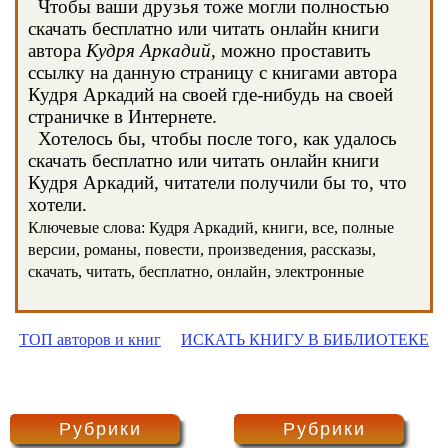
Чтобы ваши друзья тоже могли полностью
скачать бесплатно или читать онлайн книги
автора
Кудря Аркадий
, можно проставить
ссылку на данную страницу с книгами автора
Кудря Аркадий на своей где-нибудь на своей
страничке в Интернете.
Хотелось бы, чтобы после того, как удалось
скачать бесплатно или читать онлайн книги
Кудря Аркадий, читатели получили бы то, что
хотели.
Ключевые слова: Кудря Аркадий, книги, все, полные
версии, романы, повести, произведения, рассказы,
скачать, читать, бесплатно, онлайн, электронные
ТОП авторов и книг
ИСКАТЬ КНИГУ В БИБЛИОТЕКЕ
Рубрики
Рубрики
- - -
What comes back should match the records exactly, minus any pictures.

**Answer box**.
Чтобы ваши друзья тоже могли полностью
скачать бесплатно или читать онлайн книги
автора
Кудря Аркадий
, можно проставить
ссылку на данную страницу с книгами автора
Кудря Аркадий на своей где-нибудь на своей
страничке в Интернете.
Хотелось бы, чтобы после того, как удалось
скачать бесплатно или читать онлайн книги
Кудря Аркадий, читатели получили бы то, что
хотели.
Ключевые слова: Кудря Аркадий, книги, все, полные
версии, романы, повести, произведения, рассказы,
скачать, читать, бесплатно, онлайн, электронные
ТОП авторов и книг
ИСКАТЬ КНИГУ В БИБЛИОТЕКЕ
Рубрики
Рубрики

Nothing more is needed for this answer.